The Minor in Peace and Justice Studies includes course work, a capstone paper, and electives such as an internship, study abroad, service learning, and independent study. Students in this minor will focus on the exploration of such interdisciplinary topics as environmental justice, representative democracy and globalism, morality and ethics, conflict resolution, human rights and humanitarian law. Dr. Marcy Hessling O’Neil is the advisor for the Peace and Justice minor and will assist you in planning a program of study tailored to your interests, major, and career objectives. To inquire about the program and/or make an appointment with Dr. O’Neil, please contact her at hesslin2 (at) msu (dot) edu.
1) Core Course (3 credits). Choose one of the following:
ANP 436 – Globalization and Justice
ANP 439 – Human Rights
PHL 353 – Peace and Justice Studies
2) Complete the following (12 credits):
(a) At least nine credits at the 300-400 level.
(b) at least three of these credits must be in a subject outside the student’s major.

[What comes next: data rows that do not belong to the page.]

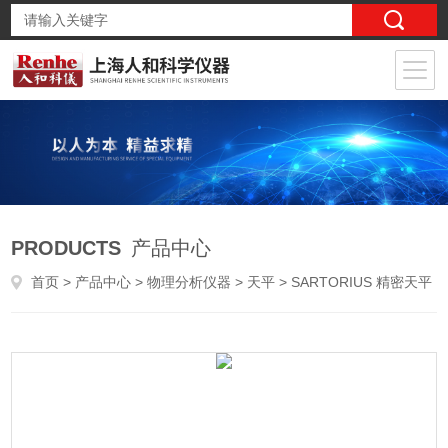
PRODUCTS
产品中心
首页
>
产品中心
>
物理分析仪器
>
天平
> SARTORIUS 精密天平 Practum5101-1CN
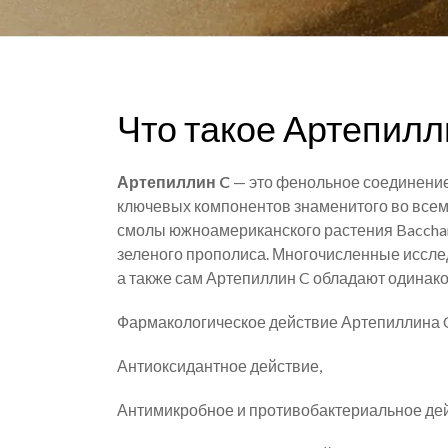
Что такое Артепилл
Артепиллин C
— это фенольное соединение,
ключевых компонентов знаменитого во всем
смолы южноамериканского растения Baccharis
зеленого прополиса. Многочисленные исследов
а также сам Артепиллин C обладают одинак
Фармакологическое действие Артепиллина C
Антиоксидантное действие,
Антимикробное и противобактериальное дей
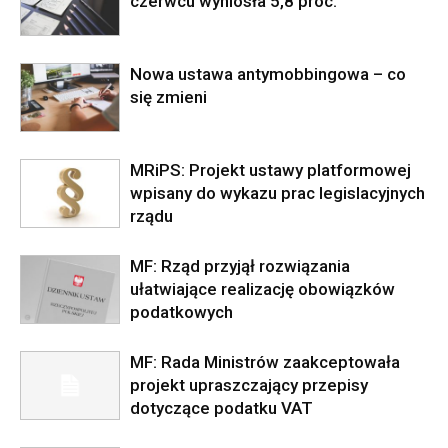
czerwcu wyniosła 5,8 proc.
Nowa ustawa antymobbingowa – co
się zmieni
MRiPS: Projekt ustawy platformowej
wpisany do wykazu prac legislacyjnych
rządu
MF: Rząd przyjął rozwiązania
ułatwiające realizację obowiązków
podatkowych
MF: Rada Ministrów zaakceptowała
projekt upraszczający przepisy
dotyczące podatku VAT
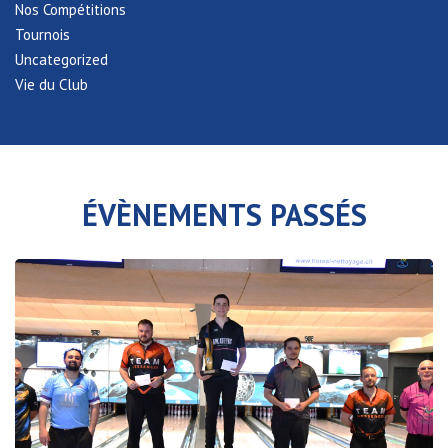
Nos Compétitions
Tournois
Uncategorized
Vie du Club
ÉVÈNEMENTS PASSÉS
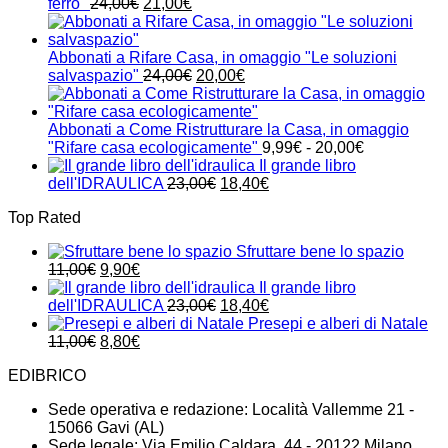
Il
Il
ferro"
24,00
€
21,00
€
prezzo
prezzo
originale
attuale
era:
è:
Abbonati a Rifare Casa, in omaggio "Le soluzioni
24,00€.
21,00€.
Il
Il
salvaspazio"
24,00
€
20,00
€
prezzo
prezzo
originale
attuale
era:
è:
Abbonati a Come Ristrutturare la Casa, in omaggio
24,00€.
20,00€.
Fascia
"Rifare casa ecologicamente"
9,99
€
-
20,00
€
di
Il grande libro
Il
Il
prezzo:
dell'IDRAULICA
23,00
€
18,40
€
prezzo
prezzo
da
Top Rated
originale
attuale
9,99€
era:
è:
a
Sfruttare bene lo spazio
23,00€.
18,40€.
20,00€
Il
Il
11,00
€
9,90
€
prezzo
prezzo
Il grande libro
originale
attuale
Il
Il
dell'IDRAULICA
23,00
€
18,40
€
era:
è:
prezzo
prezzo
Presepi e alberi di Natale
11,00€.
Il
9,90€.
Il
originale
attuale
11,00
€
8,80
€
prezzo
prezzo
era:
è:
EDIBRICO
originale
attuale
23,00€.
18,40€.
era:
è:
Sede operativa e redazione: Località Vallemme 21 -
11,00€.
8,80€.
15066 Gavi (AL)
Sede legale: Via Emilio Caldara, 44 - 20122 Milano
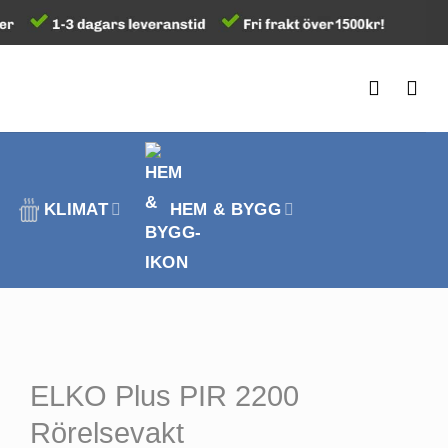
KLIMAT
HEM & BYGG
ELKO Plus PIR 2200
Rörelsevakt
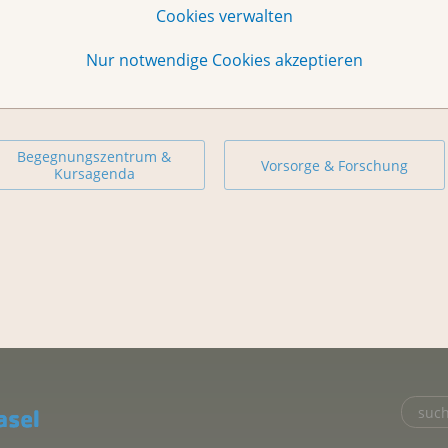
Cookies verwalten
Nur notwendige Cookies akzeptieren
Begegnungszentrum &
Vorsorge & Forschung
Kursagenda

Capstone Paper. This paper may derive from one of the courses completed for requirements 1 or 2. It is intended to synthesize themes the student examined in the minor. A faculty member affiliated with the Minor in Peace and Justice Studies must approve the paper and inform the undergraduate advisor for Peace and Justice Studies of its satisfactory completion.
The Peace and Justice specialization helped me in a variety ways, both in conjunction with my James Madison major and in preparation for my future endeavors. Specifically, the Peace and Justice curriculum helped me to focus my interest and decide on a more specific career path within humanitarian work. Additionally, the anthropological components of the specialization balanced the more policy based components of my major. Finally, I will take the theory and examples utilized in the core course work with me to law school to inform my continued studies.
Valerie Leah, 2013 graduate:
My participation in the Peace and Justice Studies program at Michigan State University has not only allowed me to gain a better understanding of the field of human rights, but has also strengthened my skills and passion for future advocacy. By taking multi-disciplinary coursework focusing on various justice-related themes, I was able to better understand the depths and diversities that make the field of Peace and Justice so complex and important. The P&J program gives students the knowledge and tools to not only have successful futures, but to become the future faces of human rights.
Rebeccah Farnum, 2012 graduate:
From a powerful core course that has helped me to frame every issue I have encountered since, to funding for service-learning in the rural mountains of Nicaragua, MSU’s Peace and Justice Studies Program has been with me every step of the way and I cannot thank you enough for your guidance. (After graduation, Farnum won a Marshall Scholarship, as well as an EPA Marshall Scholarship to complete graduate study of water issues.)
Alisha Green, 2011 graduate:
The specialization helped me land a job as the House of Representatives reporter at MIRS News, a political newswire, in Lansing. I had been a writer at the Lansing State Journal for more than a year but wanted to earn experience reporting on politics, and in my interview the editors asked me about the specialization. [A]lthough journalism was my major, I took political science, sociology and anthropology courses. Those classes meant I brought a knowledge of government organization and cooperation as well as concepts the editors had studied in their James Madison classes as MSU graduates. It was a definite point of connection and discussion.
Heidi Kershner, 2007 graduate:
The classes that I took…have fundamentally changed how I view the world and how I instruct my classes. Not only did they teach me how to critically think but also to look deeper than the surface level of an issue or event to its historical causes. This outlook definitely informed my decision to join the Peace Corps and Teach For America — organizations whose shared purpose is to work to correct the effects of a power imbalance through service.